Items listed in a dataset
━━━━━━
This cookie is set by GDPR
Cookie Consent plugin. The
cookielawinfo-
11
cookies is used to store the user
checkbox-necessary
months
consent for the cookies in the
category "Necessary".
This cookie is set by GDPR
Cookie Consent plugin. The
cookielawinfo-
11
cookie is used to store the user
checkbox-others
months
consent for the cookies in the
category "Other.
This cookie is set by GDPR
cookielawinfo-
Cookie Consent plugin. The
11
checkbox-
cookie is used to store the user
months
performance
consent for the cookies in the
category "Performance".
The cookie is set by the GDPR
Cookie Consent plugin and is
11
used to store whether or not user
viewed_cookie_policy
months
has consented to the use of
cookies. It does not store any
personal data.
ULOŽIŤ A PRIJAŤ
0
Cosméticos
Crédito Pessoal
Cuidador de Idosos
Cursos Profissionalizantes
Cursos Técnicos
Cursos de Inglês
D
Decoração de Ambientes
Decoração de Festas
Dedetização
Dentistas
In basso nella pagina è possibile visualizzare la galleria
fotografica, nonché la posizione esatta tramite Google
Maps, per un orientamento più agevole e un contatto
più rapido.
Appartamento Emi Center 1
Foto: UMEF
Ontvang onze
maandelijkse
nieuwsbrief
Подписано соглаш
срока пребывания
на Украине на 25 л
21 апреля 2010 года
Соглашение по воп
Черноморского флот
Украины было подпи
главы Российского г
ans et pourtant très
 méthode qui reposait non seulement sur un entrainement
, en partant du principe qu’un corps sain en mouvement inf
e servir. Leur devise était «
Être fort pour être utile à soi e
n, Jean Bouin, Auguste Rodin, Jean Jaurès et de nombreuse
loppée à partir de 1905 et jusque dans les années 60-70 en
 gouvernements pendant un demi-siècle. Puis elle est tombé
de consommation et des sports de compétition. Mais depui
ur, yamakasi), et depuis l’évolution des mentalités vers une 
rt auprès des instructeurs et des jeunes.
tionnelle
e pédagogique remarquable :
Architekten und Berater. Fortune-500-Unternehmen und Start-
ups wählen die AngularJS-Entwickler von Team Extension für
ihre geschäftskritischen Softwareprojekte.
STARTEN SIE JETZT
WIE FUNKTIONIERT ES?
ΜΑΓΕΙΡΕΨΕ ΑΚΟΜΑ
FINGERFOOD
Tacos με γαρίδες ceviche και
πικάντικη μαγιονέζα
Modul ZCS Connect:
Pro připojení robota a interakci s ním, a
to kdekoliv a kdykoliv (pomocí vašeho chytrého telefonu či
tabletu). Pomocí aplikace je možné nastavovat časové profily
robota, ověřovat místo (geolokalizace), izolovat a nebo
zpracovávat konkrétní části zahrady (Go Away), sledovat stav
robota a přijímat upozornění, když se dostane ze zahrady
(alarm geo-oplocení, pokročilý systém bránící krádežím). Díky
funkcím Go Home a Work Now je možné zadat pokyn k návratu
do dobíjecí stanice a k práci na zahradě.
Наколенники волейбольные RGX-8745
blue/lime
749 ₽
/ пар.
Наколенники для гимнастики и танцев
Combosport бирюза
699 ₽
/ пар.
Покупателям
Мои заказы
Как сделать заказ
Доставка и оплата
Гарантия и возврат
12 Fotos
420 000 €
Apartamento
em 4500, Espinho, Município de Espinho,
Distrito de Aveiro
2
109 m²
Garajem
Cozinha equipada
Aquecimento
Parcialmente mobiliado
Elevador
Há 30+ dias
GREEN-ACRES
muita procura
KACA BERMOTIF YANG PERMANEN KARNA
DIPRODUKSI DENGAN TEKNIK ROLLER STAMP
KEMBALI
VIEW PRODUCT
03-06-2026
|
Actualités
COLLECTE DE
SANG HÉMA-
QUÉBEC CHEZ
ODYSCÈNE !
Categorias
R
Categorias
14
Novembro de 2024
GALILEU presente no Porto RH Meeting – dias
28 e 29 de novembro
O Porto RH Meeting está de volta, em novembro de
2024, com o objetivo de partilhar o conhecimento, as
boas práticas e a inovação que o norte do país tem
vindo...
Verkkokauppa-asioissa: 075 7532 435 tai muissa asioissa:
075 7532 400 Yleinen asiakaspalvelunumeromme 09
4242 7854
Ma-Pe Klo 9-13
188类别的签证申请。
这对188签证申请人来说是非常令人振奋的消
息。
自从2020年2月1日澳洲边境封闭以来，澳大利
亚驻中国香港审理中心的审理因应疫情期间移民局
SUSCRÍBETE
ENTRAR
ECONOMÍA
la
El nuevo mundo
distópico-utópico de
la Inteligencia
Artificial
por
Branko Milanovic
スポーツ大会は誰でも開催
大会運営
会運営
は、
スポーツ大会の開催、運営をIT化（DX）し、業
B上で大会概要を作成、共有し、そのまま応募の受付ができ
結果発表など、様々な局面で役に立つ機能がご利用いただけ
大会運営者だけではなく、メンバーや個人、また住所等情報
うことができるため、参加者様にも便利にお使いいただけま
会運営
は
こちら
━━━━━━
Copy out the text of every record above, line for line, without changing any character.

### YOUR RESPONSE
This cookie is set by GDPR
Cookie Consent plugin. The
cookielawinfo-
11
cookies is used to store the user
checkbox-necessary
months
consent for the cookies in the
category "Necessary".
This cookie is set by GDPR
Cookie Consent plugin. The
cookielawinfo-
11
cookie is used to store the user
checkbox-others
months
consent for the cookies in the
category "Other.
This cookie is set by GDPR
cookielawinfo-
Cookie Consent plugin. The
11
checkbox-
cookie is used to store the user
months
performance
consent for the cookies in the
category "Performance".
The cookie is set by the GDPR
Cookie Consent plugin and is
11
used to store whether or not user
viewed_cookie_policy
months
has consented to the use of
cookies. It does not store any
personal data.
ULOŽIŤ A PRIJAŤ
0
Cosméticos
Crédito Pessoal
Cuidador de Idosos
Cursos Profissionalizantes
Cursos Técnicos
Cursos de Inglês
D
Decoração de Ambientes
Decoração de Festas
Dedetização
Dentistas
In basso nella pagina è possibile visualizzare la galleria
fotografica, nonché la posizione esatta tramite Google
Maps, per un orientamento più agevole e un contatto
più rapido.
Appartamento Emi Center 1
Foto: UMEF
Ontvang onze
maandelijkse
nieuwsbrief
Подписано соглаш
срока пребывания
на Украине на 25 л
21 апреля 2010 года
Соглашение по воп
Черноморского флот
Украины было подпи
главы Российского г
ans et pourtant très
 méthode qui reposait non seulement sur un entrainement
, en partant du principe qu’un corps sain en mouvement inf
e servir. Leur devise était «
Être fort pour être utile à soi e
n, Jean Bouin, Auguste Rodin, Jean Jaurès et de nombreuse
loppée à partir de 1905 et jusque dans les années 60-70 en
 gouvernements pendant un demi-siècle. Puis elle est tombé
de consommation et des sports de compétition. Mais depui
ur, yamakasi), et depuis l’évolution des mentalités vers une 
rt auprès des instructeurs et des jeunes.
tionnelle
e pédagogique remarquable :
Architekten und Berater. Fortune-500-Unternehmen und Start-
ups wählen die AngularJS-Entwickler von Team Extension für
ihre geschäftskritischen Softwareprojekte.
STARTEN SIE JETZT
WIE FUNKTIONIERT ES?
ΜΑΓΕΙΡΕΨΕ ΑΚΟΜΑ
FINGERFOOD
Tacos με γαρίδες ceviche και
πικάντικη μαγιονέζα
Modul ZCS Connect:
Pro připojení robota a interakci s ním, a
to kdekoliv a kdykoliv (pomocí vašeho chytrého telefonu či
tabletu). Pomocí aplikace je možné nastavovat časové profily
robota, ověřovat místo (geolokalizace), izolovat a nebo
zpracovávat konkrétní části zahrady (Go Away), sledovat stav
robota a přijímat upozornění, když se dostane ze zahrady
(alarm geo-oplocení, pokročilý systém bránící krádežím). Díky
funkcím Go Home a Work Now je možné zadat pokyn k návratu
do dobíjecí stanice a k práci na zahradě.
Наколенники волейбольные RGX-8745
blue/lime
749 ₽
/ пар.
Наколенники для гимнастики и танцев
Combosport бирюза
699 ₽
/ пар.
Покупателям
Мои заказы
Как сделать заказ
Доставка и оплата
Гарантия и возврат
12 Fotos
420 000 €
Apartamento
em 4500, Espinho, Município de Espinho,
Distrito de Aveiro
2
109 m²
Garajem
Cozinha equipada
Aquecimento
Parcialmente mobiliado
Elevador
Há 30+ dias
GREEN-ACRES
muita procura
KACA BERMOTIF YANG PERMANEN KARNA
DIPRODUKSI DENGAN TEKNIK ROLLER STAMP
KEMBALI
VIEW PRODUCT
03-06-2026
|
Actualités
COLLECTE DE
SANG HÉMA-
QUÉBEC CHEZ
ODYSCÈNE !
Categorias
R
Categorias
14
Novembro de 2024
GALILEU presente no Porto RH Meeting – dias
28 e 29 de novembro
O Porto RH Meeting está de volta, em novembro de
2024, com o objetivo de partilhar o conhecimento, as
boas práticas e a inovação que o norte do país tem
vindo...
Verkkokauppa-asioissa: 075 7532 435 tai muissa asioissa:
075 7532 400 Yleinen asiakaspalvelunumeromme 09
4242 7854
Ma-Pe Klo 9-13
188类别的签证申请。
这对188签证申请人来说是非常令人振奋的消
息。
自从2020年2月1日澳洲边境封闭以来，澳大利
亚驻中国香港审理中心的审理因应疫情期间移民局
SUSCRÍBETE
ENTRAR
ECONOMÍA
la
El nuevo mundo
distópico-utópico de
la Inteligencia
Artificial
por
Branko Milanovic
スポーツ大会は誰でも開催
大会運営
会運営
は、
スポーツ大会の開催、運営をIT化（DX）し、業
B上で大会概要を作成、共有し、そのまま応募の受付ができ
結果発表など、様々な局面で役に立つ機能がご利用いただけ
大会運営者だけではなく、メンバーや個人、また住所等情報
うことができるため、参加者様にも便利にお使いいただけま
会運営
は
こちら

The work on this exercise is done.